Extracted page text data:
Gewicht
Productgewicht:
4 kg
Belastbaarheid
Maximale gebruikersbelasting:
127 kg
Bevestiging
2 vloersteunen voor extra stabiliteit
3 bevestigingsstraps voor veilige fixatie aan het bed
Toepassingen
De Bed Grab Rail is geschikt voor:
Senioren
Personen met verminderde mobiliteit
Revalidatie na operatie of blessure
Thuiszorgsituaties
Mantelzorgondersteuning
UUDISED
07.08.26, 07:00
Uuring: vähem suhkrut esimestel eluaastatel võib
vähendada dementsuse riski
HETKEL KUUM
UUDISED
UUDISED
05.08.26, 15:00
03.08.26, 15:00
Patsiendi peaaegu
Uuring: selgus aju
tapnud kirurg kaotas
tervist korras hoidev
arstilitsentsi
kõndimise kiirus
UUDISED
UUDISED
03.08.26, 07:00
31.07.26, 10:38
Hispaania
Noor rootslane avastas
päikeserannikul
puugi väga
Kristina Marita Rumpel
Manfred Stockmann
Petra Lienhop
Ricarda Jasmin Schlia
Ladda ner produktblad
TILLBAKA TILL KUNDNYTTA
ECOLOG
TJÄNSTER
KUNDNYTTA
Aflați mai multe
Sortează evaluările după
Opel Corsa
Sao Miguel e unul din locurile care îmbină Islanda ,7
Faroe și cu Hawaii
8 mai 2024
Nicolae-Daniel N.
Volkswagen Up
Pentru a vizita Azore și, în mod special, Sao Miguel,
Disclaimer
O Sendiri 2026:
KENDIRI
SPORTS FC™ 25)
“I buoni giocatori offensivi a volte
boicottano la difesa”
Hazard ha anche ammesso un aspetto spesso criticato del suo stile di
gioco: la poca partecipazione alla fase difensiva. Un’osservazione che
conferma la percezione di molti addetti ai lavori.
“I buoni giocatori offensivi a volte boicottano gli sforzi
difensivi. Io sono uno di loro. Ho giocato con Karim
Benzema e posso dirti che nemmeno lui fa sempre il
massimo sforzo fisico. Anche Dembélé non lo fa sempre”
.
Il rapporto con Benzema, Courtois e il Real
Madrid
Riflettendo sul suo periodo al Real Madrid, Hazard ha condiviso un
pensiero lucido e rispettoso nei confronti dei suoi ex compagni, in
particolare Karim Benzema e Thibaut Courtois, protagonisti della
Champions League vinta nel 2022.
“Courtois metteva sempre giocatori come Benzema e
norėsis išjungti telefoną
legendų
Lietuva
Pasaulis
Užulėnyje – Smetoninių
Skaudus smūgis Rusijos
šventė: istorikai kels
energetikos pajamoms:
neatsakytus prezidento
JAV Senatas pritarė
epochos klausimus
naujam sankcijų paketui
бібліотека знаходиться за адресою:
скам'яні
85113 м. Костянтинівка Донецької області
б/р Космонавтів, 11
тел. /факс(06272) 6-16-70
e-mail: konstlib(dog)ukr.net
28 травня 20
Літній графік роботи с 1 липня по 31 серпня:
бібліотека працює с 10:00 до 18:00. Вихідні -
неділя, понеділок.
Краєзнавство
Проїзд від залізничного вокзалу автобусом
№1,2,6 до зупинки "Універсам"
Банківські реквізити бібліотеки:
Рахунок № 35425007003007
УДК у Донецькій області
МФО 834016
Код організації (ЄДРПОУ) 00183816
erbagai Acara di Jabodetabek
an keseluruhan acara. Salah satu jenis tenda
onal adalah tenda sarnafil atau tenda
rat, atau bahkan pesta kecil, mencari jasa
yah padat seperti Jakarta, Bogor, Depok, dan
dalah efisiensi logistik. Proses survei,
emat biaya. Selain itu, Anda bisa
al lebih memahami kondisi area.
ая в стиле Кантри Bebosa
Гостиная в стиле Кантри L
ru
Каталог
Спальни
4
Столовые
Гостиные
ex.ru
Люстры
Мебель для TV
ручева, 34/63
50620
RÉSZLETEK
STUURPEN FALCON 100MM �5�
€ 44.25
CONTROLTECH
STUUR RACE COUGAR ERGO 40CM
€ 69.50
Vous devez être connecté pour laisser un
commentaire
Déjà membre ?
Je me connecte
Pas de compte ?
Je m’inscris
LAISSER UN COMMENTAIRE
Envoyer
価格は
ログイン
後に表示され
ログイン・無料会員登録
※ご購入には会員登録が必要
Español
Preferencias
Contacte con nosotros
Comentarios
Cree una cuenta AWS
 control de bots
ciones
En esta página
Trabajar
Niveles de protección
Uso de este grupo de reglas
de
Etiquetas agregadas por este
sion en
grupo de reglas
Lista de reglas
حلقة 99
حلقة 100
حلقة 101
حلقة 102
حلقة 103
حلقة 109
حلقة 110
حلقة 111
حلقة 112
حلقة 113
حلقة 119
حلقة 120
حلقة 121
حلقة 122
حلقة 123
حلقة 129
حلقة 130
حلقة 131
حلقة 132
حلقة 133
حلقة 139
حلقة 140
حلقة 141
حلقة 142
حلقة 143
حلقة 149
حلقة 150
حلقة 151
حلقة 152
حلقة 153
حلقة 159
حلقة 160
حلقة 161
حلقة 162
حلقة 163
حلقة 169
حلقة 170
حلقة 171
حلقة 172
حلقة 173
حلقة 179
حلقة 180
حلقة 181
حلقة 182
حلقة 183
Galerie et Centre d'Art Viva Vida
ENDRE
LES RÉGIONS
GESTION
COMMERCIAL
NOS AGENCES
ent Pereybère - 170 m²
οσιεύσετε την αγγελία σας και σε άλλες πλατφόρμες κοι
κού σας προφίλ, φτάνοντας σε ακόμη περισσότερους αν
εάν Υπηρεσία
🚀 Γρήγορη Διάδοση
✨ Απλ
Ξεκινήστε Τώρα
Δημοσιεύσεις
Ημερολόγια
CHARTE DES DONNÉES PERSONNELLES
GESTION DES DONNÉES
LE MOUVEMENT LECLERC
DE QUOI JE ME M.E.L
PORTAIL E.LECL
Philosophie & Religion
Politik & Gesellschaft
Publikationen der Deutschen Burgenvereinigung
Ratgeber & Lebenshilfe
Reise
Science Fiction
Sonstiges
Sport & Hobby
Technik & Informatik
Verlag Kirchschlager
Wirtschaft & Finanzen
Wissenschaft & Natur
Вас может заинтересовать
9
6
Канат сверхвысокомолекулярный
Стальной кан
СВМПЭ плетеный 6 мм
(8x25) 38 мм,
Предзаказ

JOB ITEM – The records above are to be set down again exactly as written.

SOLVED EXERCISE –
Gewicht
Productgewicht:
4 kg
Belastbaarheid
Maximale gebruikersbelasting:
127 kg
Bevestiging
2 vloersteunen voor extra stabiliteit
3 bevestigingsstraps voor veilige fixatie aan het bed
Toepassingen
De Bed Grab Rail is geschikt voor:
Senioren
Personen met verminderde mobiliteit
Revalidatie na operatie of blessure
Thuiszorgsituaties
Mantelzorgondersteuning
UUDISED
07.08.26, 07:00
Uuring: vähem suhkrut esimestel eluaastatel võib
vähendada dementsuse riski
HETKEL KUUM
UUDISED
UUDISED
05.08.26, 15:00
03.08.26, 15:00
Patsiendi peaaegu
Uuring: selgus aju
tapnud kirurg kaotas
tervist korras hoidev
arstilitsentsi
kõndimise kiirus
UUDISED
UUDISED
03.08.26, 07:00
31.07.26, 10:38
Hispaania
Noor rootslane avastas
päikeserannikul
puugi väga
Kristina Marita Rumpel
Manfred Stockmann
Petra Lienhop
Ricarda Jasmin Schlia
Ladda ner produktblad
TILLBAKA TILL KUNDNYTTA
ECOLOG
TJÄNSTER
KUNDNYTTA
Aflați mai multe
Sortează evaluările după
Opel Corsa
Sao Miguel e unul din locurile care îmbină Islanda ,7
Faroe și cu Hawaii
8 mai 2024
Nicolae-Daniel N.
Volkswagen Up
Pentru a vizita Azore și, în mod special, Sao Miguel,
Disclaimer
O Sendiri 2026:
KENDIRI
SPORTS FC™ 25)
“I buoni giocatori offensivi a volte
boicottano la difesa”
Hazard ha anche ammesso un aspetto spesso criticato del suo stile di
gioco: la poca partecipazione alla fase difensiva. Un’osservazione che
conferma la percezione di molti addetti ai lavori.
“I buoni giocatori offensivi a volte boicottano gli sforzi
difensivi. Io sono uno di loro. Ho giocato con Karim
Benzema e posso dirti che nemmeno lui fa sempre il
massimo sforzo fisico. Anche Dembélé non lo fa sempre”
.
Il rapporto con Benzema, Courtois e il Real
Madrid
Riflettendo sul suo periodo al Real Madrid, Hazard ha condiviso un
pensiero lucido e rispettoso nei confronti dei suoi ex compagni, in
particolare Karim Benzema e Thibaut Courtois, protagonisti della
Champions League vinta nel 2022.
“Courtois metteva sempre giocatori come Benzema e
norėsis išjungti telefoną
legendų
Lietuva
Pasaulis
Užulėnyje – Smetoninių
Skaudus smūgis Rusijos
šventė: istorikai kels
energetikos pajamoms:
neatsakytus prezidento
JAV Senatas pritarė
epochos klausimus
naujam sankcijų paketui
бібліотека знаходиться за адресою:
скам'яні
85113 м. Костянтинівка Донецької області
б/р Космонавтів, 11
тел. /факс(06272) 6-16-70
e-mail: konstlib(dog)ukr.net
28 травня 20
Літній графік роботи с 1 липня по 31 серпня:
бібліотека працює с 10:00 до 18:00. Вихідні -
неділя, понеділок.
Краєзнавство
Проїзд від залізничного вокзалу автобусом
№1,2,6 до зупинки "Універсам"
Банківські реквізити бібліотеки:
Рахунок № 35425007003007
УДК у Донецькій області
МФО 834016
Код організації (ЄДРПОУ) 00183816
erbagai Acara di Jabodetabek
an keseluruhan acara. Salah satu jenis tenda
onal adalah tenda sarnafil atau tenda
rat, atau bahkan pesta kecil, mencari jasa
yah padat seperti Jakarta, Bogor, Depok, dan
dalah efisiensi logistik. Proses survei,
emat biaya. Selain itu, Anda bisa
al lebih memahami kondisi area.
ая в стиле Кантри Bebosa
Гостиная в стиле Кантри L
ru
Каталог
Спальни
4
Столовые
Гостиные
ex.ru
Люстры
Мебель для TV
ручева, 34/63
50620
RÉSZLETEK
STUURPEN FALCON 100MM �5�
€ 44.25
CONTROLTECH
STUUR RACE COUGAR ERGO 40CM
€ 69.50
Vous devez être connecté pour laisser un
commentaire
Déjà membre ?
Je me connecte
Pas de compte ?
Je m’inscris
LAISSER UN COMMENTAIRE
Envoyer
価格は
ログイン
後に表示され
ログイン・無料会員登録
※ご購入には会員登録が必要
Español
Preferencias
Contacte con nosotros
Comentarios
Cree una cuenta AWS
 control de bots
ciones
En esta página
Trabajar
Niveles de protección
Uso de este grupo de reglas
de
Etiquetas agregadas por este
sion en
grupo de reglas
Lista de reglas
حلقة 99
حلقة 100
حلقة 101
حلقة 102
حلقة 103
حلقة 109
حلقة 110
حلقة 111
حلقة 112
حلقة 113
حلقة 119
حلقة 120
حلقة 121
حلقة 122
حلقة 123
حلقة 129
حلقة 130
حلقة 131
حلقة 132
حلقة 133
حلقة 139
حلقة 140
حلقة 141
حلقة 142
حلقة 143
حلقة 149
حلقة 150
حلقة 151
حلقة 152
حلقة 153
حلقة 159
حلقة 160
حلقة 161
حلقة 162
حلقة 163
حلقة 169
حلقة 170
حلقة 171
حلقة 172
حلقة 173
حلقة 179
حلقة 180
حلقة 181
حلقة 182
حلقة 183
Galerie et Centre d'Art Viva Vida
ENDRE
LES RÉGIONS
GESTION
COMMERCIAL
NOS AGENCES
ent Pereybère - 170 m²
οσιεύσετε την αγγελία σας και σε άλλες πλατφόρμες κοι
κού σας προφίλ, φτάνοντας σε ακόμη περισσότερους αν
εάν Υπηρεσία
🚀 Γρήγορη Διάδοση
✨ Απλ
Ξεκινήστε Τώρα
Δημοσιεύσεις
Ημερολόγια
CHARTE DES DONNÉES PERSONNELLES
GESTION DES DONNÉES
LE MOUVEMENT LECLERC
DE QUOI JE ME M.E.L
PORTAIL E.LECL
Philosophie & Religion
Politik & Gesellschaft
Publikationen der Deutschen Burgenvereinigung
Ratgeber & Lebenshilfe
Reise
Science Fiction
Sonstiges
Sport & Hobby
Technik & Informatik
Verlag Kirchschlager
Wirtschaft & Finanzen
Wissenschaft & Natur
Вас может заинтересовать
9
6
Канат сверхвысокомолекулярный
Стальной кан
СВМПЭ плетеный 6 мм
(8x25) 38 мм,
Предзаказ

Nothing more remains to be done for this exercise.